Featured Interview With Sandy Hanna
Tell us a little about yourself. Where were you raised? Where do you live now?
I’m a BRAT, an acronym that stands for British Regiment Attached Transfer, an identity that dependents of military families proudly use to identify themselves with. We are a nomadic tribe resulting from a life of moving across the globe and country every two years. To say where I was raised is to say ‘everywhere.’ When I was six months old I went to England for three years and the moving around didn’t stop until my father, the Colonel, retired from military service in 1964. Vietnam was our most memorable posting from 1960-1962 and it was there that I had a zoo of sorts. The Vietnamese officers brought rabbits, roosters, an elephant, a blue-belly monkey, a stork, cats, and dogs as gifts.

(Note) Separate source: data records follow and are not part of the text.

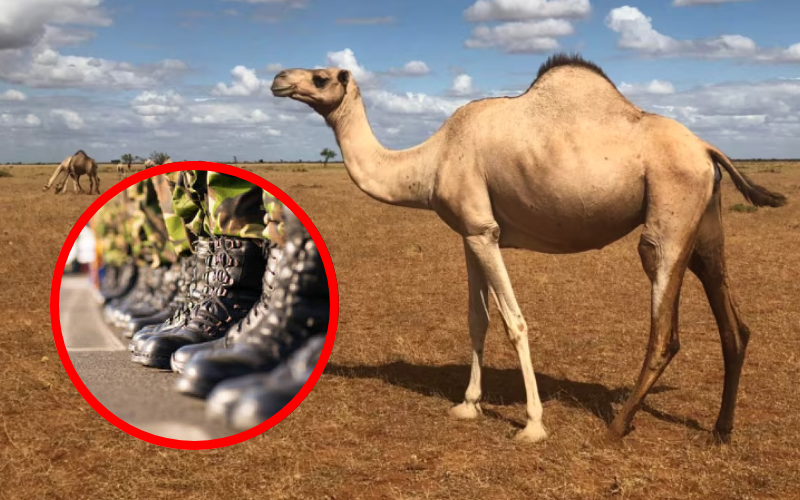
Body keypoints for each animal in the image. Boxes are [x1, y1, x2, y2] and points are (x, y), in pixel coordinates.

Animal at [270, 53, 787, 444]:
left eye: (320, 76)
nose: (278, 78)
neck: (430, 162)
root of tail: (707, 148)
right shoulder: (470, 231)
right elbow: (477, 319)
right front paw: (468, 404)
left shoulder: (484, 230)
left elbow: (513, 322)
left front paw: (533, 425)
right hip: (705, 223)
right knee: (732, 322)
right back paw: (720, 430)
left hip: (669, 214)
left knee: (665, 326)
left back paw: (619, 424)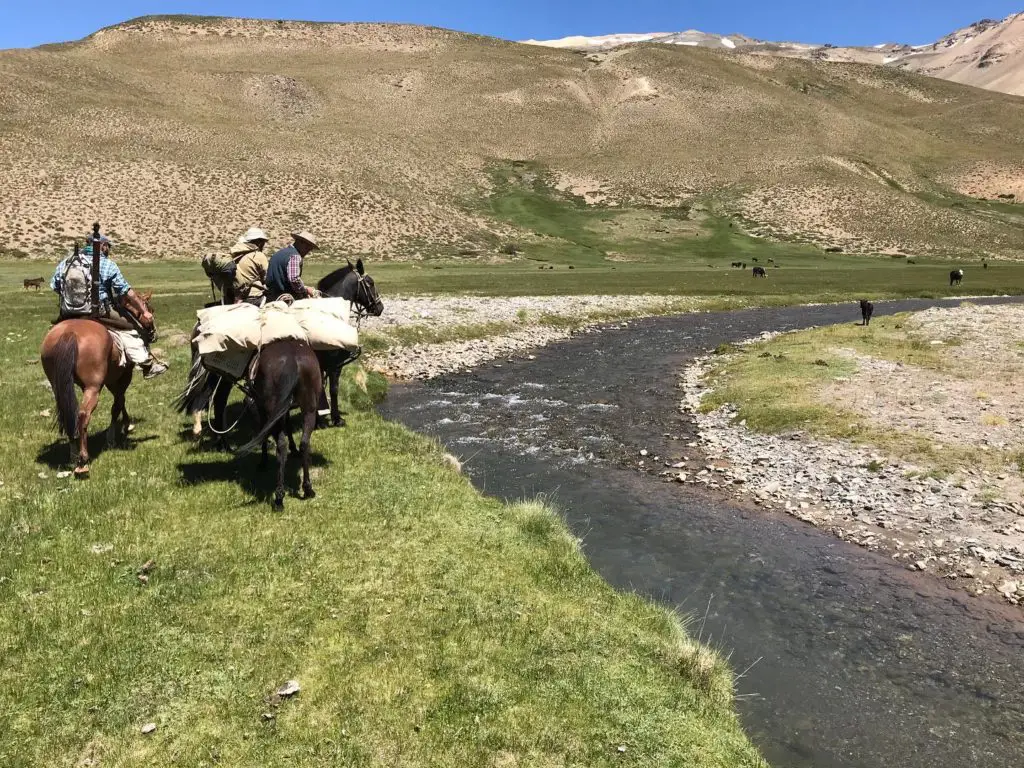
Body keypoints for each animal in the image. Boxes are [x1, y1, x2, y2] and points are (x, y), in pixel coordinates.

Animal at [39, 292, 154, 479]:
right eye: (150, 309)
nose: (152, 331)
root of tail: (69, 332)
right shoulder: (124, 375)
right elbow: (118, 403)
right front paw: (115, 434)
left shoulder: (110, 379)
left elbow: (119, 401)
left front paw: (125, 424)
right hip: (93, 387)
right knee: (83, 414)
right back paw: (83, 460)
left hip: (59, 385)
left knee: (67, 412)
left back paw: (73, 453)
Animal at [234, 342, 321, 512]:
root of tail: (293, 361)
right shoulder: (284, 408)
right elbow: (288, 426)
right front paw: (293, 449)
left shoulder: (260, 409)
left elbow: (263, 434)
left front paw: (263, 462)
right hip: (309, 408)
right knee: (304, 443)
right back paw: (308, 489)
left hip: (271, 407)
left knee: (281, 446)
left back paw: (279, 498)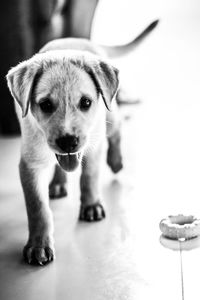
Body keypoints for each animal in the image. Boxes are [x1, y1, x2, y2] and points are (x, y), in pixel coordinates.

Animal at [6, 20, 159, 264]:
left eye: (86, 102)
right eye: (45, 105)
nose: (68, 141)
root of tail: (83, 40)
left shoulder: (94, 144)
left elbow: (89, 176)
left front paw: (91, 205)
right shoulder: (31, 163)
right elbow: (37, 207)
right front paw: (39, 244)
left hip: (110, 114)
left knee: (116, 130)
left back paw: (116, 161)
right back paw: (58, 183)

I couldn’t have been happier. After all this travel and more when I was on my own, I finally settled down, as best a BRAT can, in Lambertville, New Jersey. It is in this small river town, situated along the Delaware River, I have finally found home.
At what age did you realize your fascination with books? When did you start writing?
I became fascinated with books when I was ten-years-old and we were stationed in Saigon, Vietnam. There was no television and books were what I gravitated to for entertainment and knowledge. I will say that I would read almost anything in those days; sports books, biographies, horse stories, mysteries, it really didn’t matter. I just loved to read. I didn’t start writing until I was in college, preferring to paint the images of the stories I had in my mind. Today, I do both, write and paint.
Who are your favorite authors to read? What is your favorite genre to read. Who Inspires you in your writings?
I remember the day I wanted to find something to read and I was working in a small drug store in the town my parents finally landed after the military life was over. Above the store was a bookstore and I was asked to work there one evening as the employee who was normally scheduled was ill. As I wandered around I looked at the titles and the covers, selecting two that stood out to me for both: The Sound and the Fury by William Faulkner and Tolstoy’s War and Peace. I was hooked and to this day I think William Faulkner is one of my favorite authors.
Tell us a little about your latest book?
When my father was in his eighties, he slid a document across the kitchen table to me that he had been carrying with him for many years and told me it was time. I asked him what it was time for and he asked me if I remembered our stay in Vietnam in the early 60s. I did. He then told me that what he was giving me was an expose on the Diem regime, supported by the United States, written by his Vietnamese counterpart, exposing the corruption and the anti-American sentiment of that regime. He asked me to write a book. When I asked why now so many years later, his response was ‘that in not understanding history we were destined to repeat it and were doing so in the Middle East.’ When I asked him if he wanted an accurate documentary, he said no. He wanted a compelling story written because American’s don’t like to talk about Vietnam. So, under orders from the Colonel, I wrote me memoir. I describe “The Ignorance of Bliss: An American Kid in Saigon” as “To Kill a Mockingbird” meets “The Great Santini” with “A Year of Living Dangerously” thrown in.